Some are historical metrics, like purchase frequency, recency, or monetary value. Others are predictive metrics, including here Net Promoter Score of Customer Effort Score.
Using customer behavior segmentation like RFM segmentation can help you a lot in analyzing churn because it helps you identify at-risk customers and create the right prevention campaigns for this segment.
But it would be even better if you mix behavior segmentation with customer satisfaction metrics to keep a proactive approach. Otherwise, you will only react when the customers’ trust is already decreasing.
It might take some time until you identify all the metrics that help you evaluate churn and design an effective churn analysis model. Still, your company needs to perform this analysis regularly to stay aware of the “why” behind your churn rates.
Although churn rate is a leading indicator, analyzing it can help you reveal problems that your teams didn’t notice while evaluating the performance of particular campaigns or strategies.
Customer churn analysis plays a critical role in finding the reasons behind relationships that end too soon, after only one purchase, or too sudden, ending a long, valuable relationship with customers that used to be loyal.
> Learn more about keeping a proactive approach and maintaining churn rates at the lowest level possible by joining our world-renowned instructors in CVO Academy.
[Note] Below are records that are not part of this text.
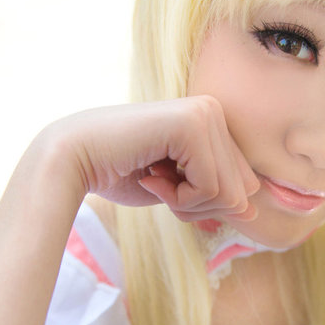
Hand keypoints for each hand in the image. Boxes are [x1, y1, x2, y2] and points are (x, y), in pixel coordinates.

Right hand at [45, 98, 259, 223]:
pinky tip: (149, 174)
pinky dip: (180, 198)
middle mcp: (214, 111)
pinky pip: (210, 186)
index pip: (242, 185)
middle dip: (199, 205)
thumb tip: (252, 213)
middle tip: (159, 185)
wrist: (72, 160)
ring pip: (229, 192)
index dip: (204, 204)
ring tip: (153, 178)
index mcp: (213, 122)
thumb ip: (214, 197)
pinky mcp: (192, 123)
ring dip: (187, 203)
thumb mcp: (178, 191)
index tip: (166, 186)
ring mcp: (205, 113)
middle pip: (241, 190)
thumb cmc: (119, 174)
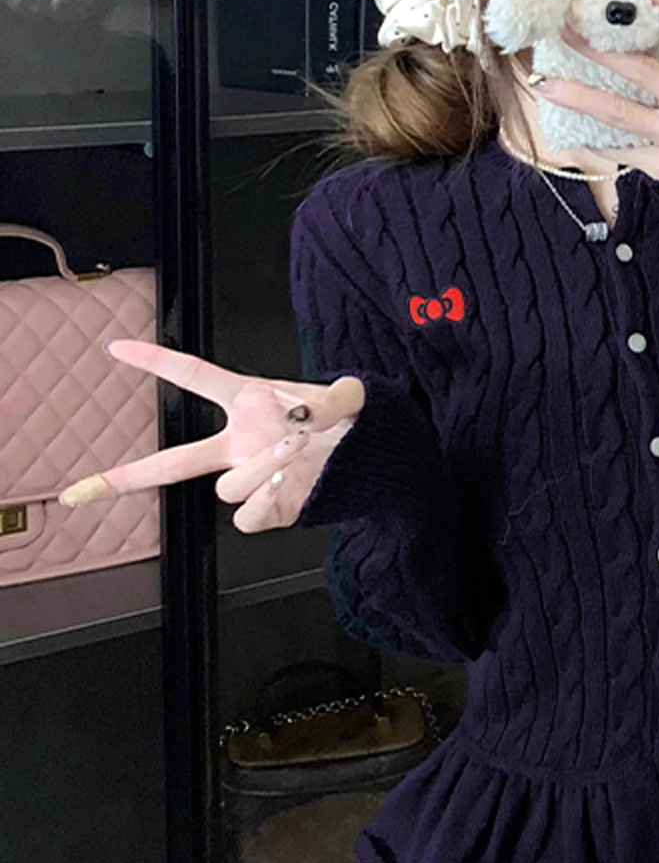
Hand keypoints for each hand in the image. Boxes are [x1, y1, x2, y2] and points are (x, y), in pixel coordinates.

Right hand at [58, 339, 365, 533]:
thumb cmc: (352, 420)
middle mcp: (239, 444)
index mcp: (248, 402)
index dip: (157, 361)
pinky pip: (246, 514)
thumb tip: (304, 415)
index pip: (194, 377)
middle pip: (173, 462)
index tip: (117, 348)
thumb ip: (334, 399)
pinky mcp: (269, 508)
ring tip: (293, 446)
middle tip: (79, 492)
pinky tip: (289, 481)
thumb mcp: (350, 398)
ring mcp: (251, 477)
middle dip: (124, 477)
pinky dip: (265, 499)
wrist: (376, 458)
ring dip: (256, 468)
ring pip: (223, 487)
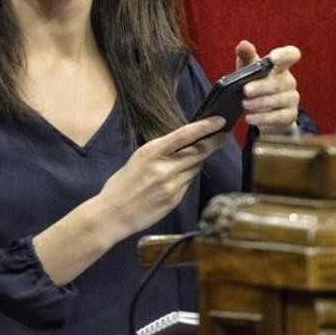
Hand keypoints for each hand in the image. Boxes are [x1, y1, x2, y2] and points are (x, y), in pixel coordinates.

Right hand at [100, 117, 228, 237]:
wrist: (113, 214)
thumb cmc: (121, 184)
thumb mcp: (138, 159)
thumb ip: (161, 152)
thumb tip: (184, 145)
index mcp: (151, 152)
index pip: (185, 135)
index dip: (205, 127)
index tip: (219, 121)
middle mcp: (164, 168)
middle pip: (199, 152)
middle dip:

FAQ about Customer Churn Analysis
How do you explain why customers churn?
To explain why customer churn, you need to perform a customer churn analysis, which helps you understand the causes that determined your customer to leave. Their motivation and reasons remain often uncovered, but churn analysis enables you to get to the sources of your problems.
How is the churn rate calculated?
To calculate the churn rate, you have to divide the number of customers lost during the analysed period by the number of customers you had at the beginning of the same period, and multiply it by 100. Calculate churn rate as often as possible depending on the product types you’re selling.
How do you predict if a customer will churn?
To predict if a customer will churn, you have to constantly monitor the leading indicators of churn, including purchase frequency, customer satisfaction scores, engagement metrics, or reviews.